Friday, March 8, 2013

Year 3, Day 67: Jeremiah 14

The Time to Submit

Ever have one of those days, weeks, or years where things just don’t seem to be going your way?  One of those times when just as you seem to be overcoming one obstacle someone sets two more in your path?  Or even worse, ever have one of those days where you are not even sure how you are going to overcome an obstacle and then another comes into view?

I’ve got to believe that some of the people in Jerusalem felt that way during Jeremiah’s prophetic career.  You see, Jerusalem was besieged in 605 BC.  It didn’t fully and completely fall until 586 BC.  We’re talking almost two decades of living under the oppression of the Babylonian threat.

As if being besieged isn’t bad enough, all of a sudden God decides to throw a little bit of drought their way, too.  As if it isn’t going to be hard enough get adequate food, not it becomes almost impossible to find water, too.

It is times like this where the smart person turns to God, throws up their arms, and says, “I surrender.”  Okay, the really smart person doesn’t let it get this bad off before surrendering to God.  But seriously, these are the kind of moments when we should be convinced that life isn’t going our way and we need the help of the divine to pull us through.

Of course, we are human.  Sometimes – perhaps often, in cases like me – the word human is fairly synonymous with “stubborn.”  Sometimes when we are besieged and the water runs out we dig in our heels and let it become personal.  Sometimes when life gets hard we simply refuse to accept any help whatsoever.  Those are some of the least proud moments of my life, just saying.

So let’s bring this back to the Hebrew people.  They had rejected God’s living water for the water of the world.  Now that water had gotten them far from God and then dried up.  Symbolically, as their cisterns dry up they also realize that their spiritual life is long dried up, too.  This is the danger of digging in our heels and refusing to humble ourselves before God.  When the time comes, we find out that it is hard to bring refreshing water into the spiritual wasteland.  {Hard, yes.  But through God, nothing is impossible.}

Stranger in a Strange Land

Jeremiah gives us another way of thinking about how hard it is to bring living water to a spiritual wasteland.  Jeremiah asks why it is that God is like a stranger in His own land.  Jeremiah asks why it is that God is like a mighty warrior who cannot save.  These are images of a person who is unable to fulfill his calling.  It is frustrating to know you can do something but be unable to do it.  Yet, this is what the Hebrew people have done to God.  Although God is clearly among them, they do not recognize.  God is truly a stranger in His own land.  I can only imagine the depth of God’s frustration.

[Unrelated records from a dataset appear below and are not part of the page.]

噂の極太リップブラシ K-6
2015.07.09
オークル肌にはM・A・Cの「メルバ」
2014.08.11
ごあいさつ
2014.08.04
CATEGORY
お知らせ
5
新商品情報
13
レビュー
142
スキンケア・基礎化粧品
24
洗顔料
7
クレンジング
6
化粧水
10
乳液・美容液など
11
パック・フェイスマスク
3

For the record, once more we hear God tell Jeremiah to stop praying for these people.  This is now the third {and last} time that God will issue such a command to Jeremiah.  As I write this sentence, I wonder if there is any particular significance to the fact that such a command occurs in Jeremiah exactly three times.  {7:16, 11:14, 14:11}  Since the number three is symbolic of God, I wonder if this is a symbolism that God truly was finished and bringing judgment upon the Hebrew people.  I wonder if this symbolism occurs here to say, “Yes, I God actually told you to stop praying for them.”  {For the record, the command “do not pray” occurs nowhere else in the Bible outside of these three verses.}

False Prophecies

This second half of this chapter is a very scary passage for spiritual leaders.  Let’s go bare bones here.  Jeremiah tells God, “This is what people are saying in Your name.”  God says to Jeremiah, “They are lying.  So their lies will consume them.”

That is really scary.  I have a good spiritual friend whose son came upon the realization a few days ago that “God really takes sin pretty seriously.”  I think I just had a similar realization.  God takes seriously the things we say in His name, too.  If we say things in His name that are not His words, we can expect to be devoured by them.  When we make a case for things that are not God’s ways, we can expect to be devoured by the like kind.

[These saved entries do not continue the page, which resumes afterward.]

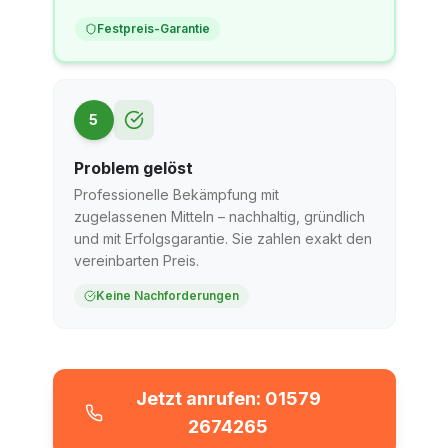
Festpreis-Garantie
5
Problem gelöst
Professionelle Bekämpfung mit
zugelassenen Mitteln – nachhaltig, gründlich
und mit Erfolgsgarantie. Sie zahlen exakt den
vereinbarten Preis.
Keine Nachforderungen
Jetzt anrufen: 01579
2674265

I think about all the so-called universalist preachers out there.  These are preachers who never talk about repentance or sin.  I’m talking about preachers who only proclaim God’s love and grace.  They talk as though everybody will be saved.  They talk as though there will be no judgment and certainly there will be no condemnation.

I wonder what God thinks about such a message.  I’m not saying we have to dwell on judgment and never get to grace.  But I am saying that I think when we skip over judgment and obedient responses to God’s grace that we risk offending God.  I think when we as spiritual people and especially we as spiritual leaders skip over judgment and repentance and obedience that we are likely to risk finding ourselves standing in the midst of a judgment for which we have no defense.

In the end, it is best to stick with the proclamation of God’s Word.  Law and Gospel.  Repentance and Forgiveness.  Discipline and Freedom.  Trust in “what the Word actually says” rather than in “what we want the Word to actually say.”